Partners - Public Agencies

  • Carlton partnered with us in 2007 to improve the streamside vegetation along the North Yamhill River at Carlton’s Wennerberg Park. And in 2009, we worked together to improve streamside vegetation along Hawn Creek at Carlton’s undeveloped Hawn Creek Park. Currently, we are partnering with Carlton and the Yamhill-Carlton School District to continue restoration at Wennerberg Park. Thank you City of Carlton for your partnerships to restore streamside habitat!
  • Dundee partnered with us in 2011 to restore cutthroat trout fish passage in the Harvey Creek Watershed Trail by replacing a barrier culvert with a bike/pedestrian wood bridge. Thank you City of Dundee for your commitment to improve fish habitat in our local watershed!
  • McMinnville is a key partner for our watershed programs, from providing storage and meeting facilities, to supporting water quality monitoring projects, stormdrain marking programs, and collaborating on volunteer-led habitat restoration in public greenways and parks across McMinnville. Thank you City of McMinnville for your commitment to improving our local watershed!
  • Newberg is actively engaged in the restoration of the Chehalem sub-watershed through the Willamette TMDL regulatory program for water quality in the Willamette River and tributaries. The City offers a free trees-for-streams program for Chehalem valley residents, coordinates and participates in watershed education programs, and leads stormdrain marking projects with volunteers.
  • Willamette TMDL Implementation Plan - Newberg works with us on key action items for their water quality improvement programs. We are currently collaborating on restoring sections of Hess Creek with private landowners and on coordinating watershed education and community service programs. Thank you Newberg for your partnership to improve the Chehalem sub-watershed.
  • Yamhill is an active steward of their urban watershed and the watershed surrounding Yamhill’s drinking water source on Turner Creek in the North Yamhill River.

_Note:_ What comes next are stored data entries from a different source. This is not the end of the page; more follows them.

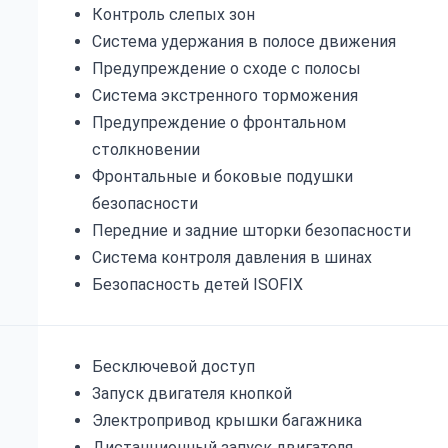
Контроль слепых зон
Система удержания в полосе движения
Предупреждение о сходе с полосы
Система экстренного торможения
Предупреждение о фронтальном
столкновении
Фронтальные и боковые подушки
безопасности
Передние и задние шторки безопасности
Система контроля давления в шинах
Безопасность детей ISOFIX
Бесключевой доступ
Запуск двигателя кнопкой
Электропривод крышки багажника
Дистанционный запуск двигателя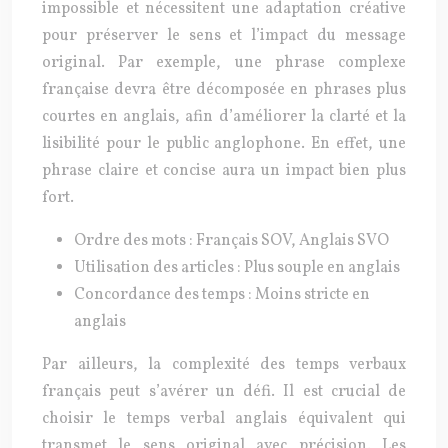
impossible et nécessitent une adaptation créative
pour préserver le sens et l’impact du message
original. Par exemple, une phrase complexe
française devra être décomposée en phrases plus
courtes en anglais, afin d’améliorer la clarté et la
lisibilité pour le public anglophone. En effet, une
phrase claire et concise aura un impact bien plus
fort.
Ordre des mots : Français SOV, Anglais SVO
Utilisation des articles : Plus souple en anglais
Concordance des temps : Moins stricte en
anglais
Par ailleurs, la complexité des temps verbaux
français peut s’avérer un défi. Il est crucial de
choisir le temps verbal anglais équivalent qui
transmet le sens original avec précision. Les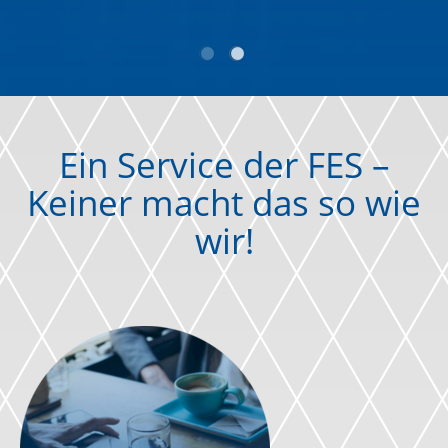
Ein Service der FES –
Keiner macht das so wie
wir!
Externer Link zu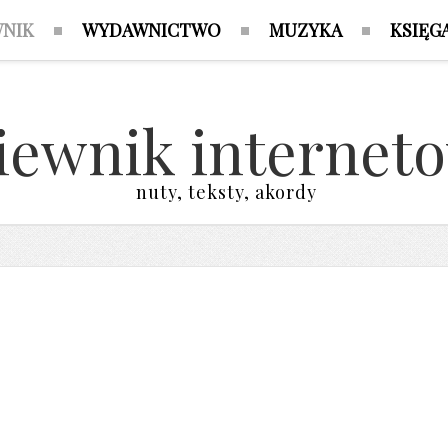
WNIK
WYDAWNICTWO
MUZYKA
KSIĘG
iewnik internet
nuty, teksty, akordy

  • Fish Passage on Turner Creek - From 2012-2013 Yamhill constructed a new drinking water intake and removed the old dam and fish ladder. This project restored fish passage for imperiled steelhead and naturalized Coho salmon on Turner Creek, which had been blocked by the old dam and old fish ladder. Thank you Yamhill for your commitment to fish habitat and migration
  • Yamhill is currently partnering with us and the YSWCD to restore streamside vegetation along Yamhill Creek near the City’s wastewater treatment ponds. The project will engage volunteers from Yamhill and Carlton School District and other organizations. Thank you Yamhill for partnering on this community-based restoration project!

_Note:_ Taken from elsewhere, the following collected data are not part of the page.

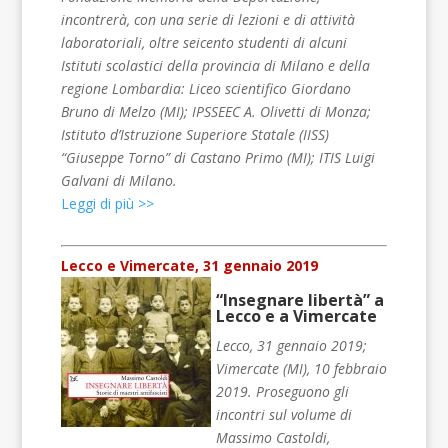
incontrerà, con una serie di lezioni e di attività
laboratoriali, oltre seicento studenti di alcuni
Istituti scolastici della provincia di Milano e della
regione Lombardia: Liceo scientifico Giordano
Bruno di Melzo (MI); IPSSEEC A. Olivetti di Monza;
Istituto d’Istruzione Superiore Statale (IISS)
“Giuseppe Torno” di Castano Primo (MI); ITIS Luigi
Galvani di Milano.
Leggi di più >>
Lecco e Vimercate, 31 gennaio 2019
“Insegnare libertà” a
Lecco e a Vimercate
Lecco, 31 gennaio 2019;
Vimercate (MI), 10 febbraio
2019. Proseguono gli
incontri sul volume di
Massimo Castoldi,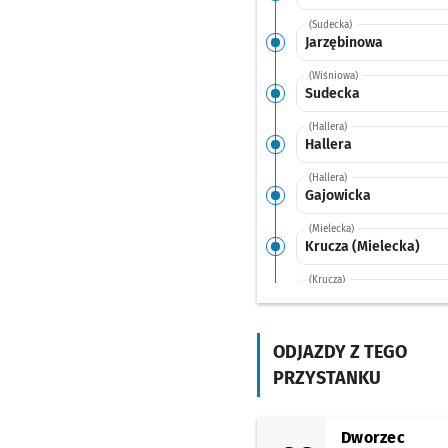
(Sudecka)
Jarzębinowa
(Wiśniowa)
Sudecka
(Hallera)
Hallera
(Hallera)
Gajowicka
(Mielecka)
Krucza (Mielecka)
(Krucza)
Krucza
(Szczęśliwa)
Zaporoska
ODJAZDY Z TEGO
PRZYSTANKU
(Zielińskiego)
Zielińskiego
(Zielińskiego)
Dworzec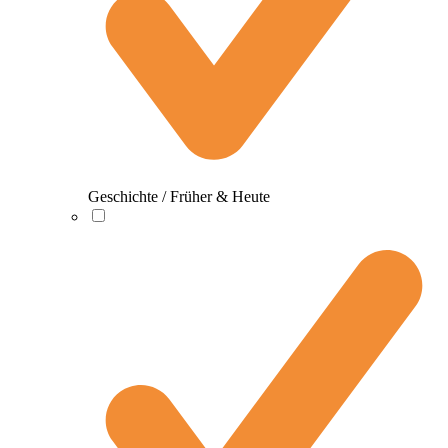
Geschichte / Früher & Heute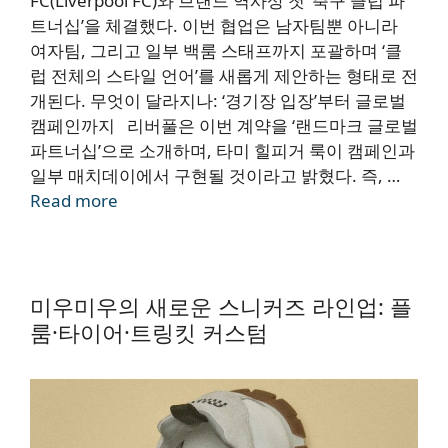
FC(Liverpool FC)와 브랜드 역사상 첫 ‘축구 클럽 파
트너십’을 체결했다. 이번 협업은 남자팀뿐 아니라
여자팀, 그리고 일부 백룸 스태프까지 포괄하며 ‘클
럽 전체의 스타일 언어’를 새롭게 제안하는 형태로 전
개된다. 무엇이 달라지나: ‘경기장 입장’부터 글로벌
캠페인까지 리버풀은 이번 계약을 ‘랜드마크 글로벌
파트너십’으로 소개하며, 타미 힐피거 룩이 캠페인과
일부 매치데이에서 구현될 것이라고 밝혔다. 즉, …
Read more
미우미우의 새로운 스니커즈 라인업: 플
룸·타이어·트링킷 커스텀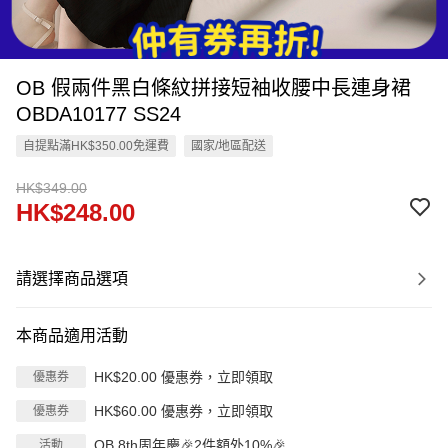
OB 假兩件黑白條紋拼接短袖收腰中長連身裙
OBDA10177 SS24
自提點滿HK$350.00免運費
國家/地區配送
HK$349.00
HK$248.00
請選擇商品選項
本商品適用活動
HK$20.00 優惠券，立即領取
優惠券
HK$60.00 優惠券，立即領取
優惠券
OB 8th周年慶🎉2件額外10%🎉
活動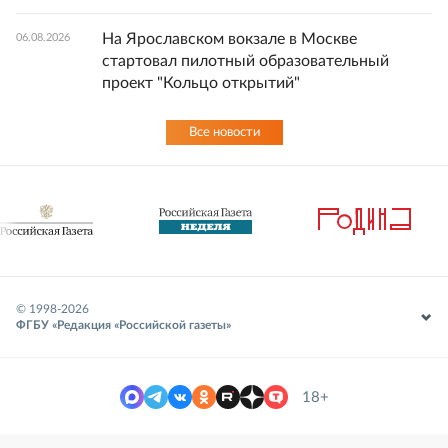
На Ярославском вокзале в Москве
06.08.2026
стартовал пилотный образовательный
проект "Кольцо открытий"
Все новости
© 1998-
2026
ФГБУ «Редакция «Российской газеты»
18+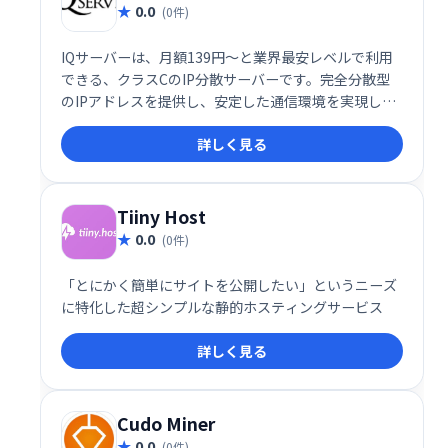
0.0
(0件)
IQサーバーは、月額139円〜と業界最安レベルで利用
できる、クラスCのIP分散サーバーです。完全分散型
のIPアドレスを提供し、安定した通信環境を実現しま
す。コストを抑えつつ、高品質なサーバー環境をお求
詳しく見る
めの方におすすめです。
Tiiny Host
0.0
(0件)
「とにかく簡単にサイトを公開したい」というニーズ
に特化した超シンプルな静的ホスティングサービス
詳しく見る
Cudo Miner
0.0
(0件)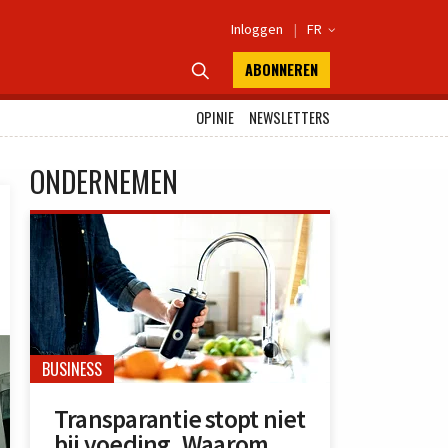
Inloggen
|
FR

ABONNEREN

OPINIE
NEWSLETTERS
ONDERNEMEN
BUSINESS
Transparantie stopt niet
bij voeding. Waarom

  • Mac Water and Light is active in urban energy/water conservation and education programs. Also, MWL oversees the sustainable management of the MWL-owned forests surrounding McMinnville’s drinking water source on Haskins Creek in the North Yamhill River sub-watershed.
  • MWL is a long-time supporter and partner of the GYWC, providing technical and financial assistance for our watershed programs. Thank you MWL for making the GYWC’s programs a success!
  • Polk County is actively engaged in the conservation of natural resources throughout their 744 square mile service area, about 2/3 of which is forested. Polk administers a Stormwater Management Program for the portions within the City of Salem’s Urban Growth Boundary and a TMDL program for water quality across watersheds in Polk County that drain directly into the Willamette River.
  • Polk Stormwater and Water Quality - Learn more here about Polk Counties watershed programs.
  • Yamhill and Polk Counties originally formed the GYWC in 1994. Though we have operated as a separate entity for most of our history, Polk County has provided essential financial and technical assistance. In addition, Polk County Public Works worked with us on the Yamhill Fish Passage Inventory and Action Plan. Following completion of this study, PW partnered on several grant funding applications to address a County-maintained culvert that limited juvenile fish passage for imperiled steelhead in the Mill Creek sub-watershed. Thank you Polk County for your long-term support for the GYWC and our local watersheds!
  • Yamhill County is actively engaged in the conservation of natural resources throughout their 718 square mile service area, much of which is forested or in agricultural production.
  • Yamhill County Habitat Conservation Plan for Fender’s blue butterfly - Yamhill County has developed a conservation plan to manager for imperiled Fender’s blue butterfly populations and habitat that exist within the County’s roadside right-of-way.
  • Yamhill and Polk Counties originally formed the GYWC in 1994. Though we have operated as a separate entity for most of our history, Yamhill County has provided essential financial and technical assistance. In addition, we have partnered with Yamhill County Public Works to restore streamside and upland habitat in a number of County parks and natural areas. Thank you Yamhill County for your long-term support for the GYWC and our local watersheds!